Figure 53 shows the projected North Slope oil production revenue stream over time in the three price cases, with North Slope oil production continuing even after production volume and revenue requirements are no longer met in the Low Oil Price case. Thus, if the minimum North Slope revenue requirement were $7.5 billion, a shutdown of North Slope production could occur as soon as 2020, but only in the Low Oil Price case.

There is considerable uncertainty about the long-term viability of North Slope oil production and continued operation of TAPS through 2035. The two most important determinants of their future viability are the wellhead oil price that North Slope producers receive and the availability and cost of developing new North Slope oil resources.

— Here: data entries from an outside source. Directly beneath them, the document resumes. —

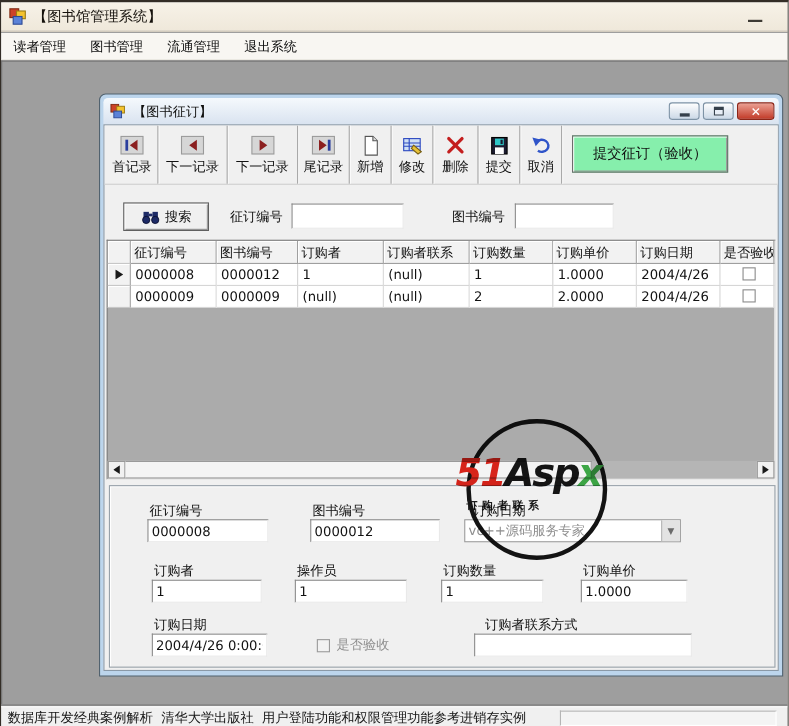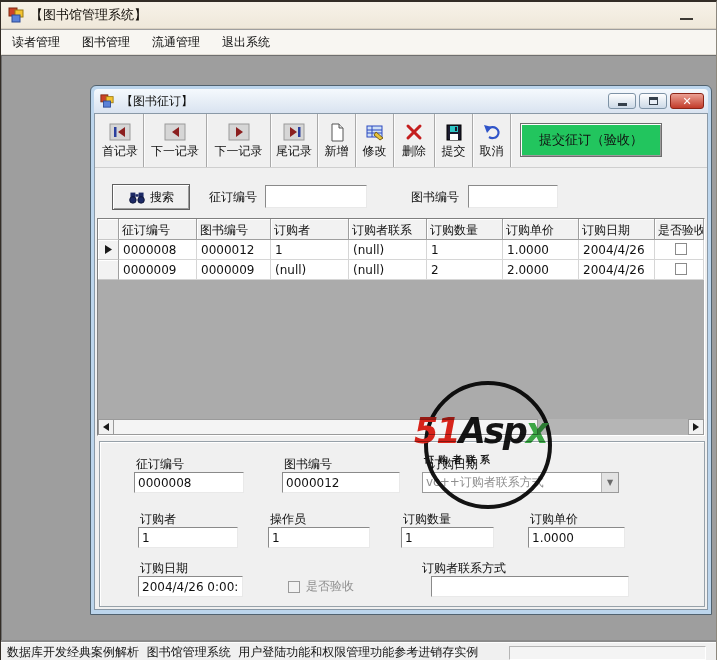--- a/index.html
+++ b/index.html
@@ -49,7 +49,7 @@
   .tb-btn { display:flex; flex-direction:column; align-items:center; justify-content:center;
     border-right:1px solid #a9a9a9; box-shadow:1px 0 0 #fbfbfb; padding-top:2px; cursor:default; }
   .tb-btn svg { margin-bottom:1px; }
-  .tb-big { margin:9px 0 0 9px; width:142px; height:34px; background:#22c55e;
+  .tb-big { margin:9px 0 0 9px; width:142px; height:34px; background:#86efac;
     border:1px solid #6d6d6d; box-shadow:inset 1px 1px 0 #fff, inset -1px -1px 0 #9c9c9c;
     display:flex; align-items:center; justify-content:center; font-size:13px; }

Those two factors will determine whether new oil fields are developed, whether existing oil fields remain sufficiently profitable to continue operating, and whether the investments required to keep TAPS operating at flow rates below 350,000 barrels per day are economically feasible.

The AEO2012 Low and High Oil Price cases suggest that North Slope oil production will remain viable across a wide range of oil prices. Only in the Low Oil Price case are North Slope wellhead oil revenues sufficiently low to cause a shutdown of North Slope oil production. If the Low Oil Price case represents a low-probability outer boundary for future oil prices, then the likely future outcome is that North Slope oil production will continue until at least 2035, if not longer.